EXERCISE INPUT =
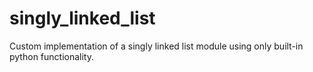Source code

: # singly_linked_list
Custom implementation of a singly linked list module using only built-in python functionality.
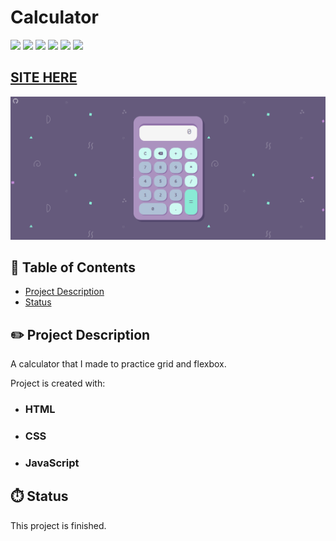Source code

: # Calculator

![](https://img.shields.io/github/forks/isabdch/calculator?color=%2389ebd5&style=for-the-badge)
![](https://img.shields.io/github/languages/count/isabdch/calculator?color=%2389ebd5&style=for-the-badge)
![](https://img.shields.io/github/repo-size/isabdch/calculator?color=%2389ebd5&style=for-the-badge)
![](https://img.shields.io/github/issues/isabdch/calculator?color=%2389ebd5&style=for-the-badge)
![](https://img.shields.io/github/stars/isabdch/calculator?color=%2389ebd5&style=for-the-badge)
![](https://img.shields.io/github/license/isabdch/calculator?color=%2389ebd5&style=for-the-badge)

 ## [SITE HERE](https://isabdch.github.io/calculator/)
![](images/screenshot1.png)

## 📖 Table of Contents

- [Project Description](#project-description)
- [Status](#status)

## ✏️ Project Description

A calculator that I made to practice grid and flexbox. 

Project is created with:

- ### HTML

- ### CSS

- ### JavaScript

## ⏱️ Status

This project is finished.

TO DO =
Could the data above be returned in full, exactly, with every image left out?

SOLUTION TO THE EXERCISE =
Source code

: # singly_linked_list
Custom implementation of a singly linked list module using only built-in python functionality.
Source code

: # Calculator

![](https://img.shields.io/github/forks/isabdch/calculator?color=%2389ebd5&style=for-the-badge)
![](https://img.shields.io/github/languages/count/isabdch/calculator?color=%2389ebd5&style=for-the-badge)
![](https://img.shields.io/github/repo-size/isabdch/calculator?color=%2389ebd5&style=for-the-badge)
![](https://img.shields.io/github/issues/isabdch/calculator?color=%2389ebd5&style=for-the-badge)
![](https://img.shields.io/github/stars/isabdch/calculator?color=%2389ebd5&style=for-the-badge)
![](https://img.shields.io/github/license/isabdch/calculator?color=%2389ebd5&style=for-the-badge)

 ## [SITE HERE](https://isabdch.github.io/calculator/)
![](images/screenshot1.png)

## 📖 Table of Contents

- [Project Description](#project-description)
- [Status](#status)

## ✏️ Project Description

A calculator that I made to practice grid and flexbox. 

Project is created with:

- ### HTML

- ### CSS

- ### JavaScript

## ⏱️ Status

This project is finished.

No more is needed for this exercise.